Interestingly, and rather confusingly, the appellate courts appear less certain about whether equitable estoppel can be applied against the State, at least when there has been noncompliance with the jurisdictional requirements of the Court of Claims Act (see, generally, Klopfle v New York State Thruway Auth., 177 AD2d 1059, 1060 [4th Dept 1991] and cases cited therein; see also Rodriguez v State of New York, __ AD2d __, 2003 WL 21756078 [3d Dept 2003]["A lack of subject matter jurisdiction is a defect that cannot be overlooked or remedied by either waiver or estoppel"]; Chapman v State of New York, 261 AD2d 814 [3d Dept 1999]["estoppel is not available against the State as a matter of policy"]; Pagano v New York State Thruway Auth., 235 AD2d 408 [2d Dept 1997] ["a lack of jurisdiction . . . cannot be cured by application of the doctrine of equitable estoppel"]; but see Selkirk v State of New York, 249 AD2d 818 [3d Dept 1998][estoppel inapplicable because no showing that claimants relied on any fraud or misrepresentation by the State]; Klopfle v New York State Thruway Auth., 177 AD2d 1059, supra [declining to decide whether estoppel may be applied to excuse a claimant's failure to comply with service requirements]).

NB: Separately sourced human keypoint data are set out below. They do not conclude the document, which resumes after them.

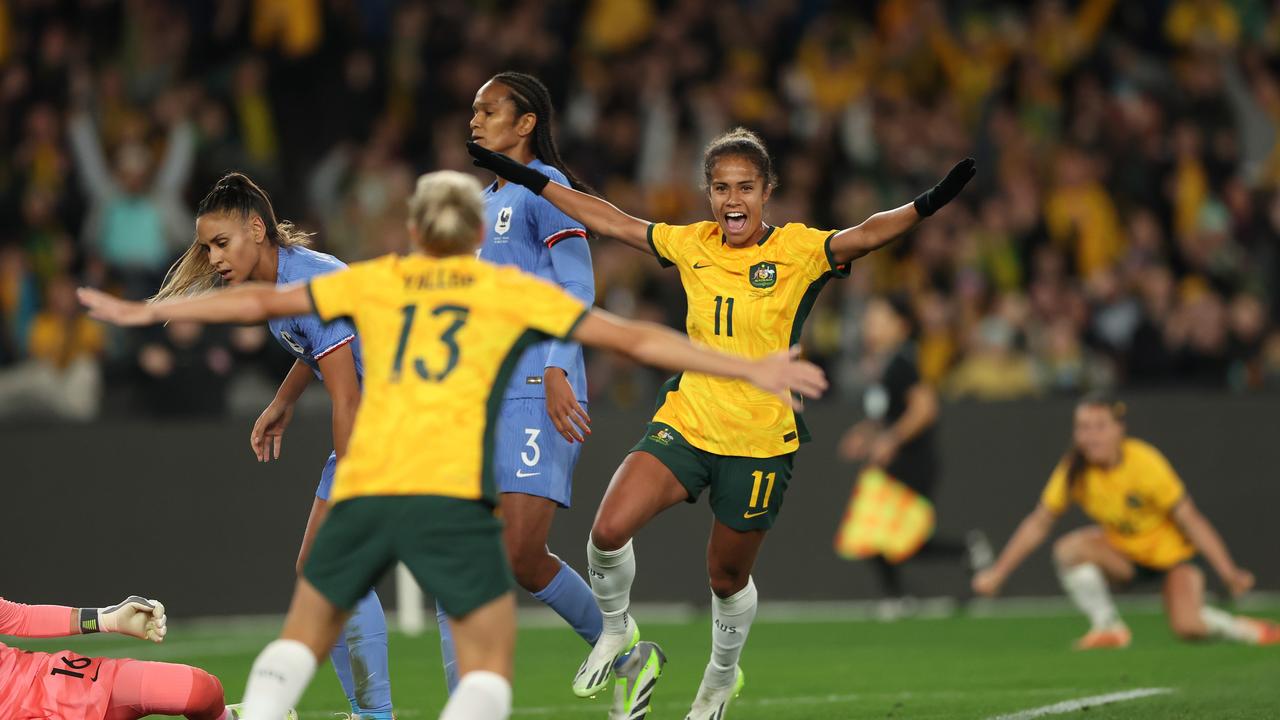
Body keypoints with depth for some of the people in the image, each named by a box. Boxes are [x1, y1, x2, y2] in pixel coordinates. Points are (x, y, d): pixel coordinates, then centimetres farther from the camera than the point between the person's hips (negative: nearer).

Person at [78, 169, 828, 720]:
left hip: (364, 486, 3)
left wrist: (147, 311, 40)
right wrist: (749, 369, 20)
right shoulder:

It is not necessary for the Court to decide, at this time, whether equitable estoppel is available, because in the situation presented here the necessary elements simply are not present. Although the officials at Upstate Correctional Facility may have breached their duty to provide an appropriate number of CMRRR slips for the inmates, they did nothing that led claimant to believe that he could safely serve his claim by regular mail. He was aware that the Court of Claims Act required CMRRR, and he was aware on November 26, 2002, when his administrative remedies were exhausted (see, Memorandum from Superintendent attached to claim) that he had 120 days, or until March 26, 2003 in which to commence his action (Court of Claims Act §10[9]). Whether one uses the dates indicated by Correction Officer Bennett or the dates indicated by claimant's exhibits, it is evident that claimant knew before the expiration of the 120 days that he might have a problem obtaining a CMRRR slip. There were, without doubt, several options available to claimant at that point, options that included explaining the problem to his inmate counselor or writing a letter to the Superintendent or the officer in charge of the Law Library. What he did, however, was to serve his claim by regular mail on February 10, 2003. Because he took no action to remedy the situation before serving his claim and did not even wait the full time allowed to him on February 10, 2003, claimant would be unable to prove that the actions of the State, rather than his own inaction, caused him to use regular mail service. In this instance, therefore, equitable estoppel could not apply.

Because the claim was not served personally[1] or by CMRRR, it is jurisdictionally defective and this Court does not have the power to entertain the lawsuit. Claimant's motion, which is deemed a motion to strike defendant's first affirmative defense is denied and defendant's cross-motion to dismiss the claim is granted.

August 25, 2003
Albany, New York

Judge of the Court of Claims

The following papers were read on claimant's motion "for an order allowing claimant to proceed on the merits of his claim" and on defendant's cross-motion for an order of dismissal:
1. Notice of Motion and Supporting Affidavit of Charles Williams, pro se, with annexed Exhibit

2. Notice of Cross-Motion and Supporting Affirmation of Kathleen M. Resnick, Esq., AAG, with annexed Exhibits

3. Affidavit in Opposition to the Cross-Motion (captioned "Notice of Cross-Motion") of Charles Williams, pro se, with annexed Exhibit

Filed papers: Claim; Answer

[1] The method for effecting personal service on the State is set out in CPLR 307 and requires that delivery must be made to an Assistant Attorney General at the Office of the Attorney General or to the Attorney General himself anywhere within the State. Claimant's argument that because the claim was delivered by an employee of the Postal Service it was personally served is unavailing.